Dass Leiser und Caurier sich dabei auch auf großartige Singschauspieler verlassen können, ist ein weiterer Pluspunkt. Allen voran ist Christopher Maltman ein auch schauspielerisch überragender, brillanter Oreste, der seine existenzielle Eindringlichkeit phänomenal kraftvoll und mit vielen Fassetten darstellt. Cecilia Bartoli ist eine intensive, glaubhafte und beeindruckende Iphigénie mit herrlichen Phrasierungen, unglaublichen Nuancen und kaum hörbaren Piani. Topi Lethipuu ist ein leidenschaftlicher Pylade. Rebeca Olvera ist eine völlig mit Gold überzogene, schönstimmige Göttin Diana. Einzig Michael Kraus als König Thoas kann in diesem exquisiten Ensemble nicht hundertprozentig überzeugen. Er wirkt insgesamt zu derb und unkultiviert. Sängerisch ausgezeichnet und auch darstellerisch versiert erlebt man den Coro della Radiotelevisione Svizzera in der Einstudierung von Gianluca Capuano.  

Am Pult von I Barocchisti steht ihr Chef Diego Fasolis, der  Glucks Musik manchmal zu verhalten musizieren lässt, was vielleicht daran liegt, dass der Großteil des Grabens und somit das Ensemble von der weit nach vorn gezogenen Bühne verdeckt ist. Trotzdem verhilft er ihm zu etwas trockenen Schönklang und zu straffen Tempi.
Nach dem Finale kommt es zu grenzenlosem Jubel und stehenden Ovationen, in die sich beim Erscheinen des Regieduos doch einige Buhs mischen.

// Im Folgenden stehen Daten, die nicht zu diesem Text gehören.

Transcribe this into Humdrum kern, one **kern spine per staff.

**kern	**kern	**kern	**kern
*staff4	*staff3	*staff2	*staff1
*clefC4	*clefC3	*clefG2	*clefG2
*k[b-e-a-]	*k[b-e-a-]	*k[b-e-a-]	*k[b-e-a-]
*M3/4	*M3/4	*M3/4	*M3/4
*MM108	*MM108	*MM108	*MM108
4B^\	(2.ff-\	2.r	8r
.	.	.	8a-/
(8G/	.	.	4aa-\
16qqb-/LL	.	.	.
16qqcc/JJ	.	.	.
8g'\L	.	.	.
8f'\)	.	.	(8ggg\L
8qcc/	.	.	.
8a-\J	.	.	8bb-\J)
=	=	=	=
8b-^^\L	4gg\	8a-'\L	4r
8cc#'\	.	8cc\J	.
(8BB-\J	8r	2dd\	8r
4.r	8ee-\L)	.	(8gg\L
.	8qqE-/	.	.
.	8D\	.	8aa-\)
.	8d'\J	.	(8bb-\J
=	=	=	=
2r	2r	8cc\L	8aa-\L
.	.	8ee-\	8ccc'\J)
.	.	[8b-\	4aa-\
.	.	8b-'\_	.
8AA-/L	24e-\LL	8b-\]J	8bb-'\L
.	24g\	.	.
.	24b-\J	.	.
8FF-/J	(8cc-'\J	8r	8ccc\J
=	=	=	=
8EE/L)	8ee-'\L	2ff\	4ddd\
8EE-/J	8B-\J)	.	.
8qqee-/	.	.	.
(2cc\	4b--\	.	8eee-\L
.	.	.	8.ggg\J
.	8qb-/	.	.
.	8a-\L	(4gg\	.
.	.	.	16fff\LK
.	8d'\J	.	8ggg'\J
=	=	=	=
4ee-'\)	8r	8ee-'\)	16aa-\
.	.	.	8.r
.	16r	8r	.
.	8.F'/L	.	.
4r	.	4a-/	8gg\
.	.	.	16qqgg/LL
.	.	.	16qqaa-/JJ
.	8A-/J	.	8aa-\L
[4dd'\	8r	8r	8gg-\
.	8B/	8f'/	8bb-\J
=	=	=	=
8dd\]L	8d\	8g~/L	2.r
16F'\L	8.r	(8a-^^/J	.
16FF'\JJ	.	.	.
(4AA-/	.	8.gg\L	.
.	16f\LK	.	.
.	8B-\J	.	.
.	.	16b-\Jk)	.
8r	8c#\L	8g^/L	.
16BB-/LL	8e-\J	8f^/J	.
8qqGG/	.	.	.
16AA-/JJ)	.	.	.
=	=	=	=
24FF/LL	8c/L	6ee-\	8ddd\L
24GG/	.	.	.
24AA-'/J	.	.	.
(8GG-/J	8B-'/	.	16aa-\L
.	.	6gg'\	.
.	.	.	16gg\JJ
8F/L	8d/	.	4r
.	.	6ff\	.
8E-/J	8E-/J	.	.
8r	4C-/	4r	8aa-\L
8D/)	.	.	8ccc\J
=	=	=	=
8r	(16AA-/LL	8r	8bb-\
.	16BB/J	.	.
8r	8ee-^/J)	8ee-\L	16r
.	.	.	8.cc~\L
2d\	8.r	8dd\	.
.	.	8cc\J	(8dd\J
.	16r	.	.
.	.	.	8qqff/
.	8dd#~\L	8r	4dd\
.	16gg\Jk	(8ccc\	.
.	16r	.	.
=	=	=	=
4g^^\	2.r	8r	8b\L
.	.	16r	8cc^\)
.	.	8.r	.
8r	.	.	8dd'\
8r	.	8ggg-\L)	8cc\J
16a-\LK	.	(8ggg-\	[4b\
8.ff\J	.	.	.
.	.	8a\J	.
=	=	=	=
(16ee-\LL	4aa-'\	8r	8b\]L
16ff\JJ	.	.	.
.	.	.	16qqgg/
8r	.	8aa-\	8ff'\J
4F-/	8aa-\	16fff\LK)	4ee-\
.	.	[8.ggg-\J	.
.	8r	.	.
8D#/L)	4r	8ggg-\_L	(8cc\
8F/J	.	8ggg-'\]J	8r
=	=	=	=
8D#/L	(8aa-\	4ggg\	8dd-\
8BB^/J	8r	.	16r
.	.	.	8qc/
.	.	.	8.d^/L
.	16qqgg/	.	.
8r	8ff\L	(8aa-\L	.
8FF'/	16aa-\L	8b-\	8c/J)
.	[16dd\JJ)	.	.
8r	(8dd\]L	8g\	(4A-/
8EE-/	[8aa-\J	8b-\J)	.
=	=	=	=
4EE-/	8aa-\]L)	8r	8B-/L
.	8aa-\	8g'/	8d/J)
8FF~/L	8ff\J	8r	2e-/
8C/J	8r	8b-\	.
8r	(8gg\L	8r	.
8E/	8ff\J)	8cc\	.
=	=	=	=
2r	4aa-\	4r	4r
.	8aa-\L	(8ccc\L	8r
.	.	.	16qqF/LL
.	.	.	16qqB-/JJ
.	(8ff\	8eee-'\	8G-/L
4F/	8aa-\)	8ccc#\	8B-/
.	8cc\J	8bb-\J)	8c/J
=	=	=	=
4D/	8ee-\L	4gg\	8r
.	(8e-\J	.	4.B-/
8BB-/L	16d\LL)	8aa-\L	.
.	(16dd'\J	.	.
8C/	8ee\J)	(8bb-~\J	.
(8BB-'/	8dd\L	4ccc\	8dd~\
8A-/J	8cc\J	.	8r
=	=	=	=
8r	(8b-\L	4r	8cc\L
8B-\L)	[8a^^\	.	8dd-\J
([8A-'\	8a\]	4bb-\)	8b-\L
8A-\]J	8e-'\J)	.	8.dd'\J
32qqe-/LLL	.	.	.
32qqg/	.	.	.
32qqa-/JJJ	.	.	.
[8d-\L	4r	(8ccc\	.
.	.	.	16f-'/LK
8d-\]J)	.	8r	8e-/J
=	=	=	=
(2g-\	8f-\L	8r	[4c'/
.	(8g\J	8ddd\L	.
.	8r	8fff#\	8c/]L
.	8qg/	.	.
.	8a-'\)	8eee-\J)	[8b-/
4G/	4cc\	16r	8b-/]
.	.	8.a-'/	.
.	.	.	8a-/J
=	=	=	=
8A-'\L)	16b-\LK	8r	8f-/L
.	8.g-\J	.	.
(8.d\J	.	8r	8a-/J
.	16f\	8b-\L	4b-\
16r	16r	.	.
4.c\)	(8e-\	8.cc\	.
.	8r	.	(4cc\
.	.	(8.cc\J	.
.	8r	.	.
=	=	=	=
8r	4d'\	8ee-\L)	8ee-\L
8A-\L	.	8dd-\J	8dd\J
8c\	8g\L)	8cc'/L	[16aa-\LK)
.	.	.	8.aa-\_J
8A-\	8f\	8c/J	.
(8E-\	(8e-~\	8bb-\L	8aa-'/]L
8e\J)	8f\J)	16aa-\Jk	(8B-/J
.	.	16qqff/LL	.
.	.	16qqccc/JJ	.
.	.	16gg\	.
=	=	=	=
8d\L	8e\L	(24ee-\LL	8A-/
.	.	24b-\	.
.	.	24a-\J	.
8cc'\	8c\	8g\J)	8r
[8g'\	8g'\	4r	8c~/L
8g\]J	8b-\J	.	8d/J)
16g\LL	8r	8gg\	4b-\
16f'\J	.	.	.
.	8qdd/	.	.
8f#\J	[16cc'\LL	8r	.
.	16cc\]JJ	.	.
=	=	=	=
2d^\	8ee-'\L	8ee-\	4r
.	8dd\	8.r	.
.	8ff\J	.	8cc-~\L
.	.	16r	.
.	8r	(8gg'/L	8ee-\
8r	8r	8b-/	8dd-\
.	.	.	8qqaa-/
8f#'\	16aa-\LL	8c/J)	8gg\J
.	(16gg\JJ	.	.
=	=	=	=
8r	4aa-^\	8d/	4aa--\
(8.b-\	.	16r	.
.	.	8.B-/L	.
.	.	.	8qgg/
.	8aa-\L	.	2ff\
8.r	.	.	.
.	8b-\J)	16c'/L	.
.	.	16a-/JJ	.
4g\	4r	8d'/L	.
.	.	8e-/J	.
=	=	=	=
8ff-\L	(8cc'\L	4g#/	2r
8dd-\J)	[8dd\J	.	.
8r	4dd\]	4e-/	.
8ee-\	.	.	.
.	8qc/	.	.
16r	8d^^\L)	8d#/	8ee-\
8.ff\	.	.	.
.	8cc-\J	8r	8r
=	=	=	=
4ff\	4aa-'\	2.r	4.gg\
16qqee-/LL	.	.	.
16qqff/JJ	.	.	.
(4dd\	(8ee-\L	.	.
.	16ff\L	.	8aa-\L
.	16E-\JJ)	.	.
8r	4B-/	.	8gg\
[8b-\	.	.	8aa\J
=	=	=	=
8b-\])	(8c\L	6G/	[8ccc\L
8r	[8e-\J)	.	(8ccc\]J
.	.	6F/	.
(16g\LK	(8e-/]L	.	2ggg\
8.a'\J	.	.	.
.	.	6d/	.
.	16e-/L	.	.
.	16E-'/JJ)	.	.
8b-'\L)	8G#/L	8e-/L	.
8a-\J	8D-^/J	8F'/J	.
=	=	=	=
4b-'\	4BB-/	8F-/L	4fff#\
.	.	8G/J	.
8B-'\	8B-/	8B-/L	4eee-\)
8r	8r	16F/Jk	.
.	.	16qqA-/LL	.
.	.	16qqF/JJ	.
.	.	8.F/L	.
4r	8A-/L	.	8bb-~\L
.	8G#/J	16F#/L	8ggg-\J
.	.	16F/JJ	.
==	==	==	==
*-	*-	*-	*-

Das Thema der Pfingstfestspiele des kommenden Jahres wird Romeo und Julia sein: Erleben kann man Bernsteins West Side Story mit Bartoli in der Titelpartie und Norman Reinhardt als Tony. Es spielen das Simón Bolívar Symphony Orchester unter Gustavo Dudamel. Die konzertante Oper wird die Rarität Giulietta e Romeo von Nicola Antonio Zingarelli sein.